■ JOB ■
Reproduce every row below verbatim, omitting the images.

TASK INPUTS below:

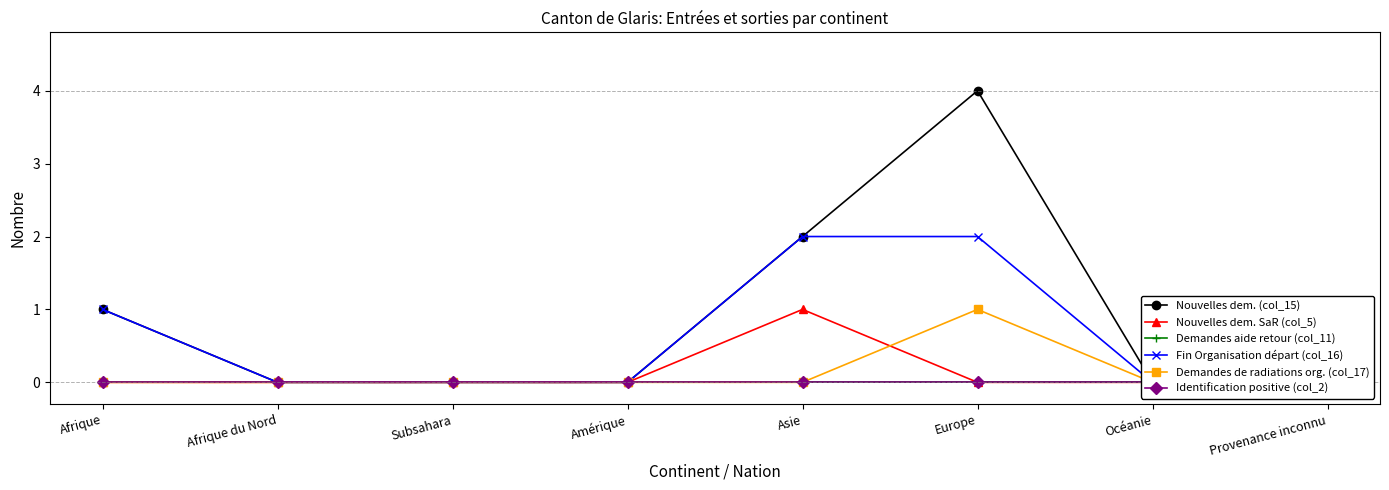

What is the label of the 2nd point from the right?

Océanie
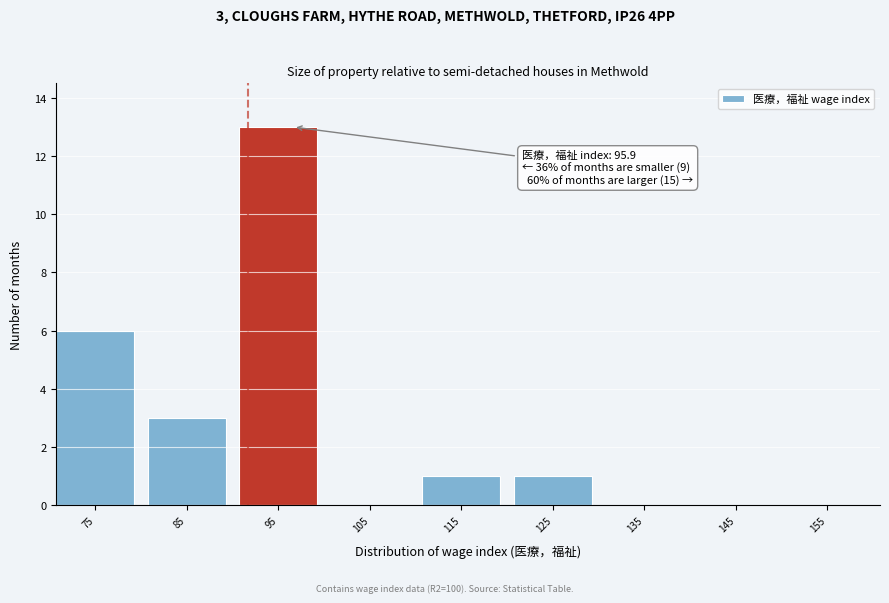

Reading left to right, extract all data points from this chart.

75=6	85=3	95=13	105=0	115=1	125=1	135=0	145=0	155=0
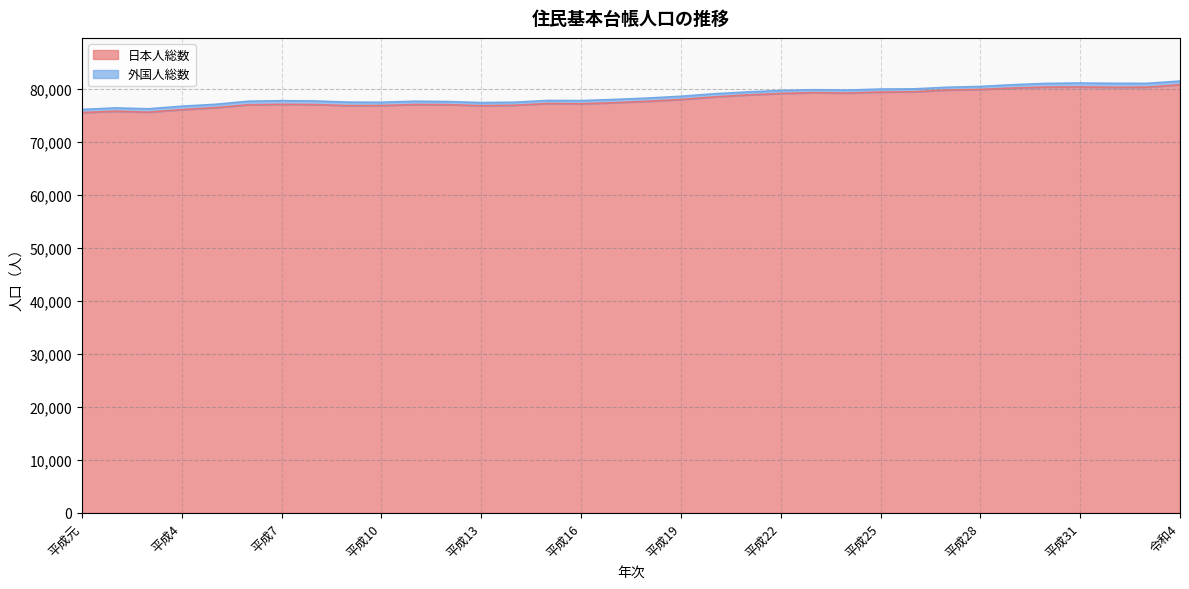

Rank the categories by value from highest to lowest.

令和4, 平成31, 平成30, 令和3, 令和2, 平成29, 平成28, 平成27, 平成26, 平成25, 平成23, 平成24, 平成22, 平成21, 平成20, 平成19, 平成18, 平成17, 平成15, 平成16, 平成7, 平成11, 平成8, 平成12, 平成6, 平成14, 平成10, 平成9, 平成13, 平成5, 平成4, 平成2, 平成3, 平成元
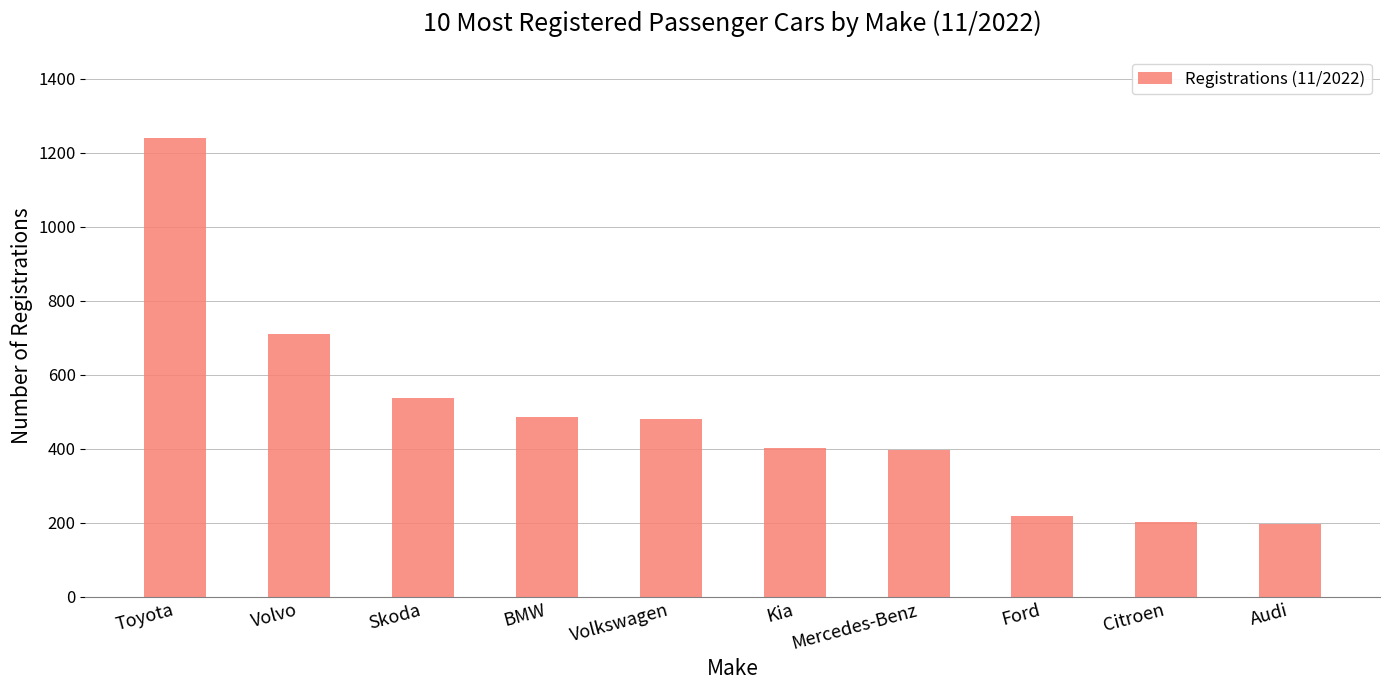

True or false: the data shows 300 at Citroen.

False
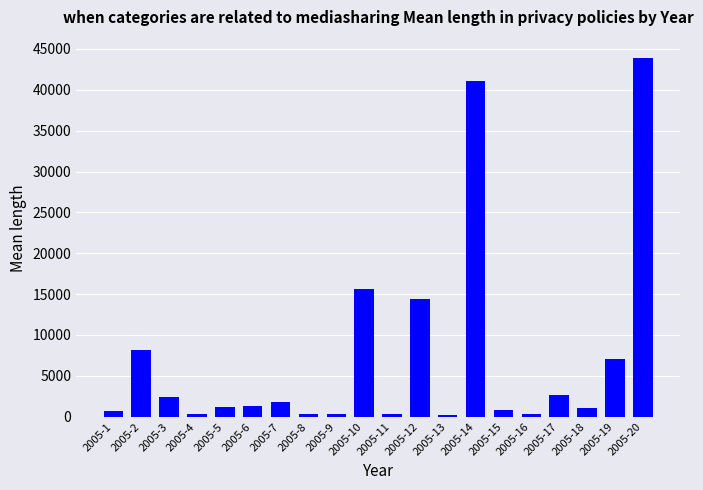

What is the difference between the maximum and minimum values?

43732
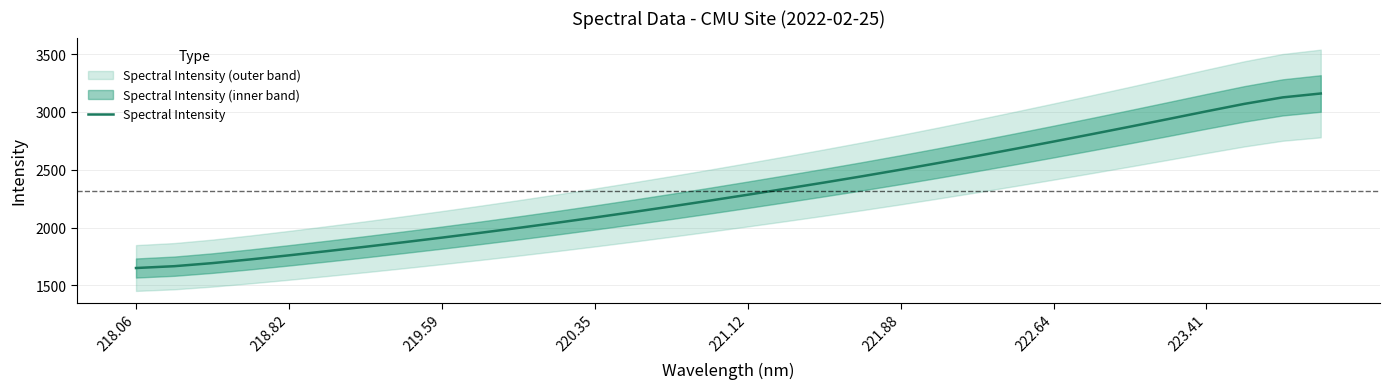

Is it true that Spectral Intensity equals 2087.9 at 220.35?

True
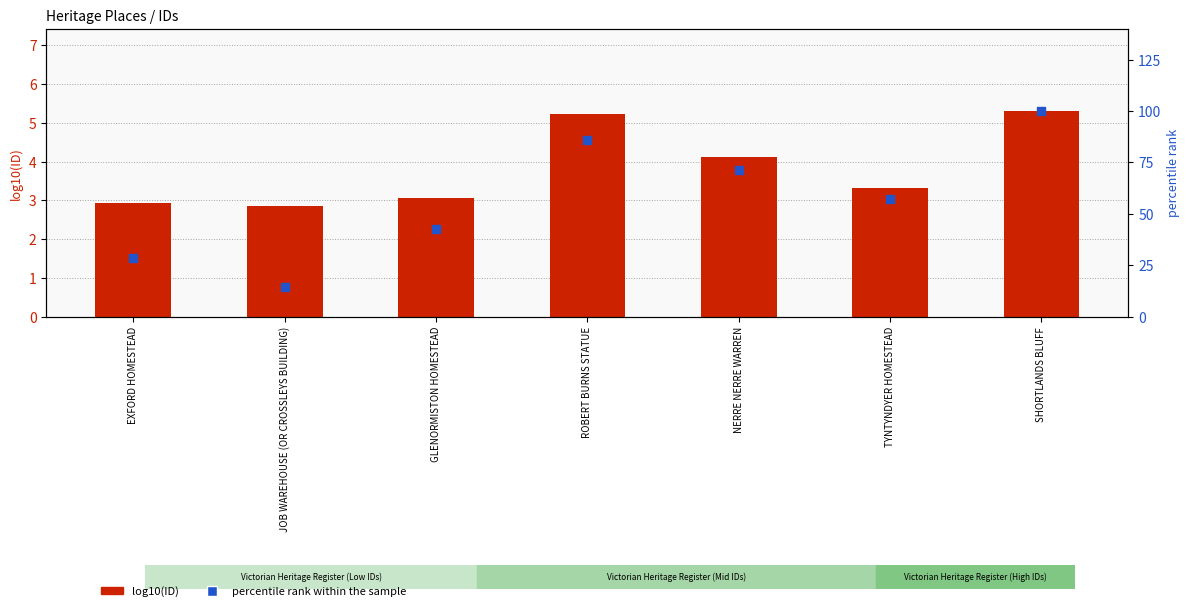

At how many categories does at least one series exceed 86?

1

End of TASK INPUTS.

■ TASK OUTPUT ■
What is the label of the 2nd point from the right?

Océanie

Reading left to right, extract all data points from this chart.

75=6	85=3	95=13	105=0	115=1	125=1	135=0	145=0	155=0

Rank the categories by value from highest to lowest.

令和4, 平成31, 平成30, 令和3, 令和2, 平成29, 平成28, 平成27, 平成26, 平成25, 平成23, 平成24, 平成22, 平成21, 平成20, 平成19, 平成18, 平成17, 平成15, 平成16, 平成7, 平成11, 平成8, 平成12, 平成6, 平成14, 平成10, 平成9, 平成13, 平成5, 平成4, 平成2, 平成3, 平成元

True or false: the data shows 300 at Citroen.

False

What is the difference between the maximum and minimum values?

43732

Is it true that Spectral Intensity equals 2087.9 at 220.35?

True

At how many categories does at least one series exceed 86?

1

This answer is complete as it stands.